Toilet requirements sorted out, a gulp of water and a couple of cookies, and we set off to the Château de Portemorency with our precious cargo on board. I couldn’t wait to see Jean-Claude’s face.
*
Although day had barely broken, we found the household already in action with lights on in the downstairs rooms. Jean-Claude ran down the front steps when he heard our car. The look of joy that burst over his face as he came close enough to the car to see Marc sitting in the back with Penzi, made all the discomforts and stress of the past twenty-four hours worth it. He burst into tears of joy and yanked the door open to scoop his son up and hug him to within an inch of his life. He broke away to look at Penzi and me, but he couldn’t speak. We both patted him on the back and ushered him back to the house.
“Marc needs a hot drink and a hot bath and lots of TLC,” said Penzi. “And would you take Zag to the kitchen with you. He’s probably hungry and thirsty, too. We have to see Dubois at once. Has he arrived for the day yet?”
Jean-Claude came to a sudden stop, pivoted back towards us and said, “Dubois’s not here. Of course, you don’t know. He didn’t want to wake you.”
“What’s happened?” Penzi asked her face paling as she imagined the worst. “Not another kidnapping or another accident?”
“No, no. Not at all. He and his men have gone off to search for the kidnapper. An important exercise with men from all the surrounding Departments.
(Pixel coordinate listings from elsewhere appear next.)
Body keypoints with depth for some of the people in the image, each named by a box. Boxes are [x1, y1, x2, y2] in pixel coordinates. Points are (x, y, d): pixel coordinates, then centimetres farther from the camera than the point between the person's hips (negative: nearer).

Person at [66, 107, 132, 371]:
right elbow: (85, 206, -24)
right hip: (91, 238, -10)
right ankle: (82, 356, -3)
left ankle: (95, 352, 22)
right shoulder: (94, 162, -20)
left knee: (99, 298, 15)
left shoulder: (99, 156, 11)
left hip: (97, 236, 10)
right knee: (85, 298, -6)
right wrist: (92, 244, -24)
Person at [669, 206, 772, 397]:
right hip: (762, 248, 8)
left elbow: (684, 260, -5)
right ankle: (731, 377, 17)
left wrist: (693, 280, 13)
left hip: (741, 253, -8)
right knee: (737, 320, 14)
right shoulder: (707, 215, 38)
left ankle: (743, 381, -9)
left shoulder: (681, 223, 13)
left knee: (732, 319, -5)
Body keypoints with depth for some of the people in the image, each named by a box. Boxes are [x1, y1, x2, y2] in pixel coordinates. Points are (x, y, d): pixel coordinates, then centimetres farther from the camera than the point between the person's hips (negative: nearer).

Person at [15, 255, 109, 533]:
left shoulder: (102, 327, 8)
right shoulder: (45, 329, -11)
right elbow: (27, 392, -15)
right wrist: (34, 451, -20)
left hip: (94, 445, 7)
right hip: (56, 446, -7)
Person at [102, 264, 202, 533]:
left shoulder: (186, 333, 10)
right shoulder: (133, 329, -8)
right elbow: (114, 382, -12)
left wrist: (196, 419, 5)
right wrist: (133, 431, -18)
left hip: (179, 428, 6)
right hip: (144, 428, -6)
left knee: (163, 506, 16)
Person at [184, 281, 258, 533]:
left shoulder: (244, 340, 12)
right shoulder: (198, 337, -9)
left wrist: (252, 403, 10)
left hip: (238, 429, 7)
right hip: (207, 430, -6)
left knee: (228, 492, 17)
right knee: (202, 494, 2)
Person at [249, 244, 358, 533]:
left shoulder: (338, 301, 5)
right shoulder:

They left at midnight taking a local geologist with them and that machine they’d been waiting for from Bordeaux.”
“Get Marc inside, Jean-Claude, and I’ll phone Dubois to let him know we have Marc safe and sound and brief him on everything else that’s happened tonight.”
When we stepped into the hall I took out my phone as I watched Jean-Claude and Marc walk off towards the kitchen followed by Zag. Wouldn’t you know it? My battery was flat. I asked Penzi for her phone with the same result. We’d been too busy to charge our phones. We’d have to borrow one from a policeman in the control center Dubois had set up in the library. Dubois would have left a skeleton staff on duty I was sure.
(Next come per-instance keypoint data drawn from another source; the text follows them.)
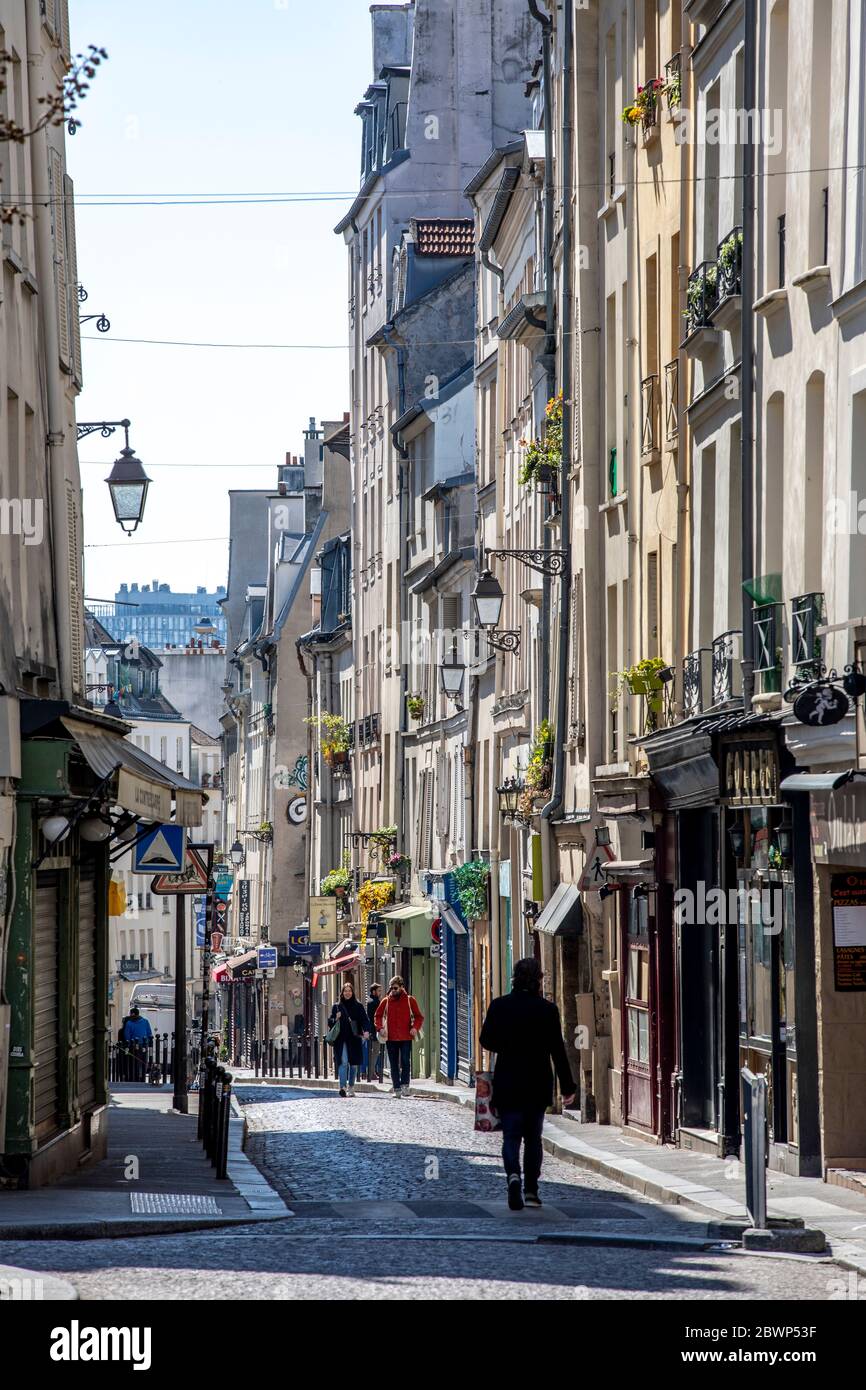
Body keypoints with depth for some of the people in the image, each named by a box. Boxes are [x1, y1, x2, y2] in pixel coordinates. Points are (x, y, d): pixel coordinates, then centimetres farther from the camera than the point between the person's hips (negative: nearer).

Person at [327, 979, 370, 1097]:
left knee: (354, 1063, 6)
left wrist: (366, 1031, -19)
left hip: (354, 1039, 1)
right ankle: (343, 1086, -22)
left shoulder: (358, 1006, 6)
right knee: (343, 1062, -14)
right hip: (341, 1039, -1)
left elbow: (364, 1020, -1)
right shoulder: (337, 1006, 9)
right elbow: (330, 1022, 12)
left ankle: (351, 1087, 20)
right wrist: (335, 1019, -10)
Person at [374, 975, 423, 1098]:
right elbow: (378, 1016, 13)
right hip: (391, 1038, 3)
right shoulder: (386, 1001, 7)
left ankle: (405, 1085, -5)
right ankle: (397, 1089, 10)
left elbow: (419, 1017, 5)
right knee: (394, 1064, 6)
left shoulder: (410, 1000, 2)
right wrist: (380, 1027, -5)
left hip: (406, 1037, -3)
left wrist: (415, 1028, -12)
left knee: (405, 1062, -12)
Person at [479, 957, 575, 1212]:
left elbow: (486, 1040, 1)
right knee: (533, 1137, 13)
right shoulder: (547, 1009, -8)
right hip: (538, 1085, 0)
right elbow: (557, 1050, -7)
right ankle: (531, 1190, 12)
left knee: (511, 1135, 3)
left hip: (507, 1084, 0)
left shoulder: (499, 1006, -5)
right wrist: (567, 1086, -1)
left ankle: (513, 1175, -24)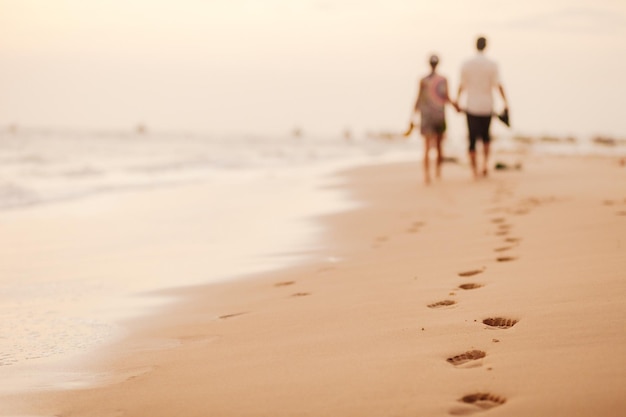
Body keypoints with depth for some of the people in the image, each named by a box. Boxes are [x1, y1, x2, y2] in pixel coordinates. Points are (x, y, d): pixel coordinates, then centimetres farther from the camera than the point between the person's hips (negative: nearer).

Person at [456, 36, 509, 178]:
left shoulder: (466, 65, -4)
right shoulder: (492, 64, -7)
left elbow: (462, 86, 2)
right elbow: (498, 85, -10)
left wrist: (457, 100, 18)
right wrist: (505, 103, -5)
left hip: (471, 107, 0)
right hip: (487, 106, 0)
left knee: (472, 138, 4)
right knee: (485, 135, 20)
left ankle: (475, 169, 2)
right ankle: (485, 162, 7)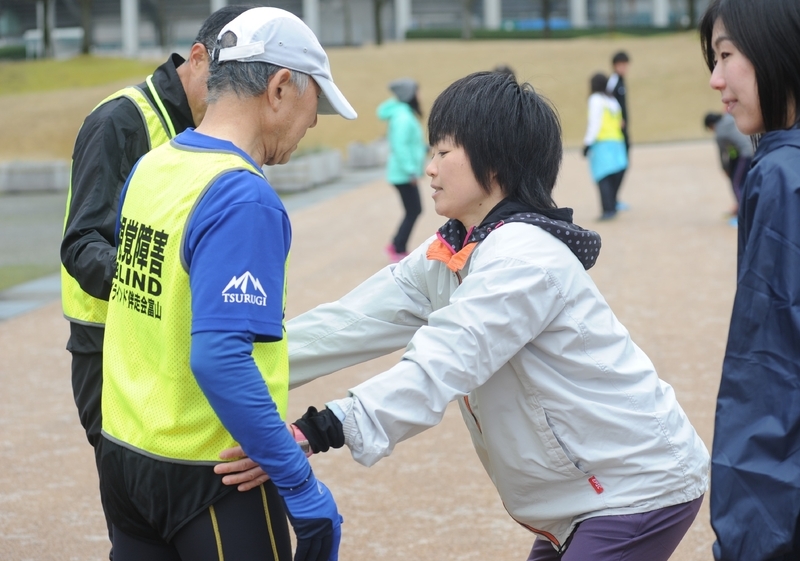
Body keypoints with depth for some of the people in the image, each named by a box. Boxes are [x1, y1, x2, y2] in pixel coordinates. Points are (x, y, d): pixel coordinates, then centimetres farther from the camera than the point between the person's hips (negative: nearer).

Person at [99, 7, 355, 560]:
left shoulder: (149, 166, 4)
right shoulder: (244, 199, -21)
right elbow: (219, 358, -29)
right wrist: (302, 486, -26)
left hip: (126, 451, 8)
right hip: (203, 472, -8)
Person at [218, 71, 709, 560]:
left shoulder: (525, 256, -22)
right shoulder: (448, 257, 6)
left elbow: (439, 369, -33)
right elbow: (353, 323, -2)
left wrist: (315, 434, -42)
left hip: (642, 488, -9)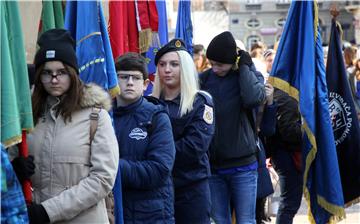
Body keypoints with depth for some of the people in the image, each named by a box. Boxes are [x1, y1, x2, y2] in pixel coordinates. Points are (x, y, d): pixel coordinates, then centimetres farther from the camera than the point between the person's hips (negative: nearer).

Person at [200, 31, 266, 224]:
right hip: (212, 164, 2)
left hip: (242, 166, -2)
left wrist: (245, 66, -13)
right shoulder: (203, 79, 3)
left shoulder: (249, 75, -1)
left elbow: (255, 98, -23)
I called Dubois on a borrowed phone but there was no answer. I waited a few minutes and tried again. Still no answer, so I left a message.
“Inspector Dubois must be too busy to answer his phone,” I remarked to the young officer who’d lent me his.
“That’s possible, but he may have it switched off if he doesn’t want it to ring,”
he answered.
A second policeman looked up and said, “They were to conduct an underground search. His phone is probably out of reach.”
“Did he brief you on where they were going? Could we catch them up? We have important news for him.”
“In that case,” the young policeman answered, “come and sit down here next to me and I’ll show you what’s going on.”
As Penzi and I pulled up chairs, the policeman called out to his colleague, “Ring for some coffee and something to eat, will you? These guys must be tired and hungry.”
Once Penzi and I were settled, and we had a steaming hot cup of coffee and a couple of stale but still enjoyable croissants in front of us, the officer begun his briefing.
“Now, this is Inspector Dubois’s plan….”
Chapter 37
Dubois’s story:
On the point of scolding Penzi for not advising him Nina had regained consciousness, Dubois had the words snatched out of his mouth by Violette’s announcement that her brother Marc had gone missing.
Another possible kidnapping and he hadn’t debriefed the victim of the first one. First things first. Maybe the child had not gone far.
“Come,” he yelled at Penzi and Felix. “We must search the house and the gardens. Hunting down the villain can wait for a few minutes.”
But Marc was nowhere to be found in the proximity of the château. He had vanished leaving his red bicycle in the ditch beside the main road. Dubois ran back with Felix and Penzi, his stomach churning at the realization that the child had probably been snatched on his watch.
Back in the library when the email came through from the villain, images of Dubois’s future life flashed before his eyes: failure, disgrace… dismissal. He had to get a grip on the situation. No way would Madame Fer-de-Lance or the Ministry countenance the payment of a second ransom even if a second child’s life was at stake.